A tout seigneur, tout honneur. C’est à la petite école, si ardente, si tenace, si bruyante, qui gémit sur la démonétisation de l’argent en quelques pays que l’on doit d’abord accorder son attention. Nous nous tiendrons à l’écart du côté métaphysique de la question. Le monde scientifique et le monde financier sont rassasiés de discussions sur l’étalon double et l’étalon unique. Aussi nous ne souillerons mot de cet important débat. C’est uniquement de l’influence positive et actuelle des faits monétaires récens sur les prix des marchandises et sur le commerce que nous allons parler.

**Données affichées:**
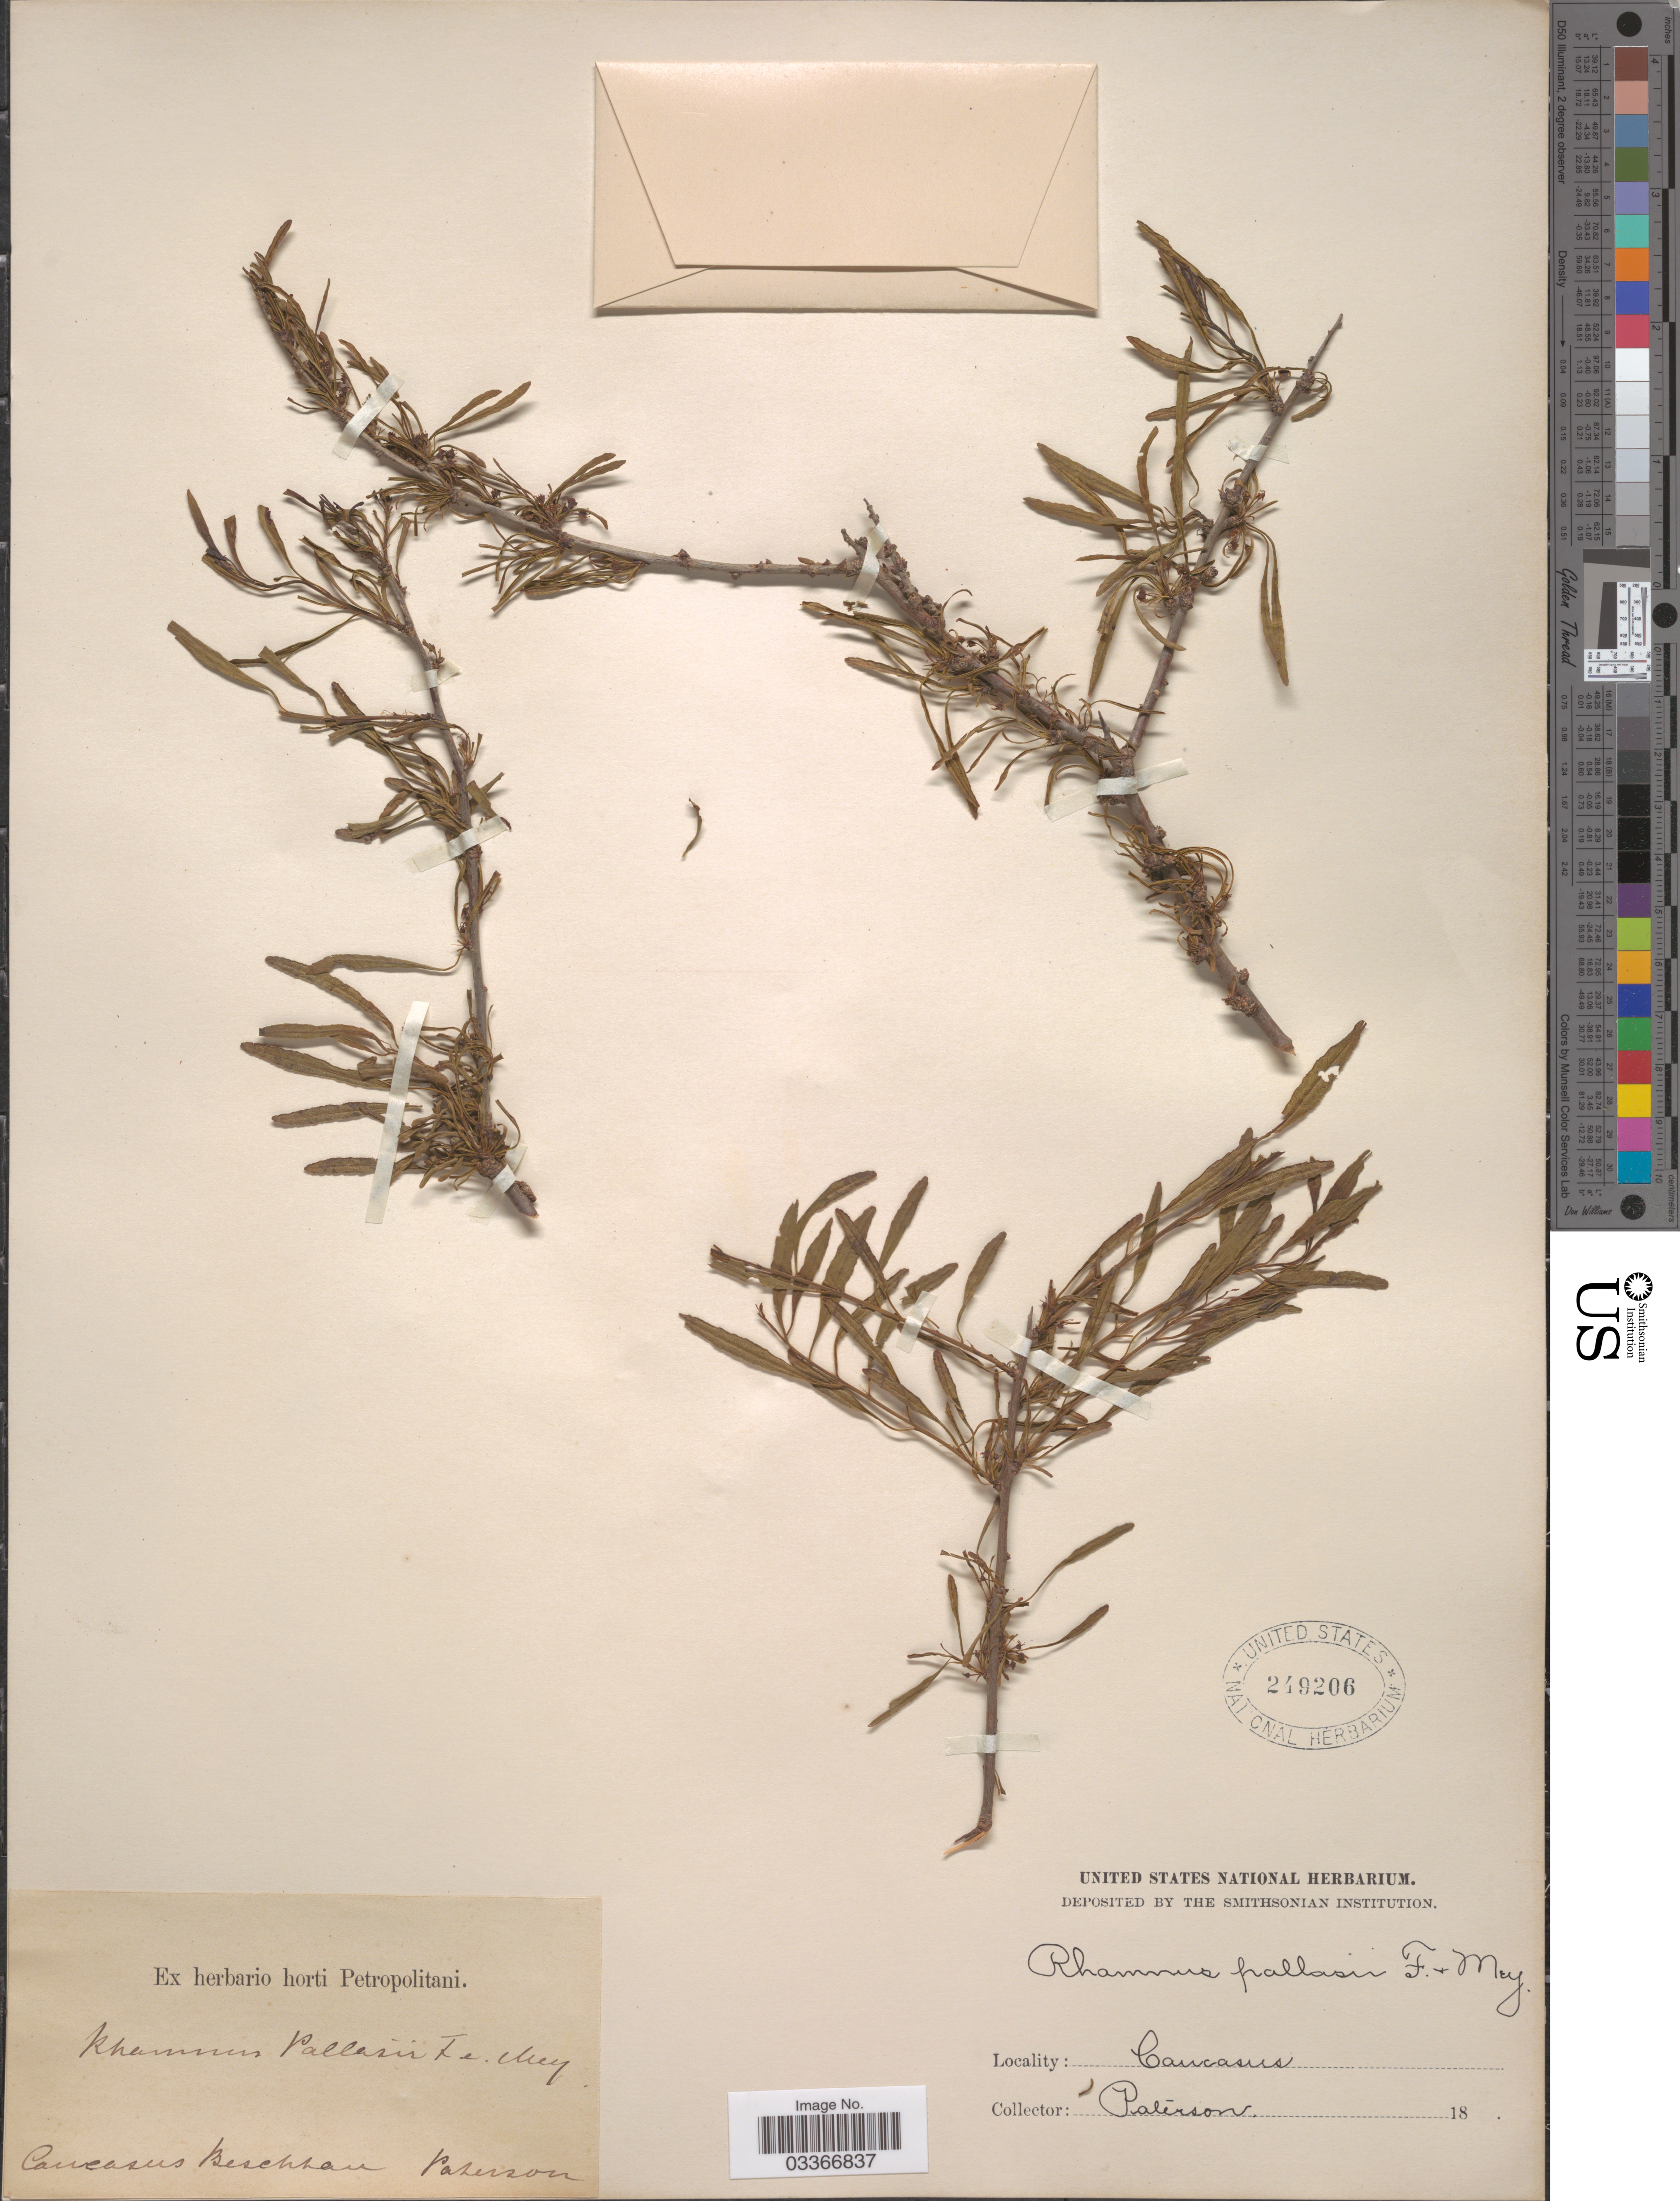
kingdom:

**Tâche à réaliser:** Recopiez sans rien changer le passage du texte sur la démonétisation de l'argent qui va de « A tout seigneur, tout » jusqu'à « nous allons parler. ».

**Réponse attendue:**
A tout seigneur, tout honneur. C’est à la petite école, si ardente, si tenace, si bruyante, qui gémit sur la démonétisation de l’argent en quelques pays que l’on doit d’abord accorder son attention. Nous nous tiendrons à l’écart du côté métaphysique de la question. Le monde scientifique et le monde financier sont rassasiés de discussions sur l’étalon double et l’étalon unique. Aussi nous ne souillerons mot de cet important débat. C’est uniquement de l’influence positive et actuelle des faits monétaires récens sur les prix des marchandises et sur le commerce que nous allons parler.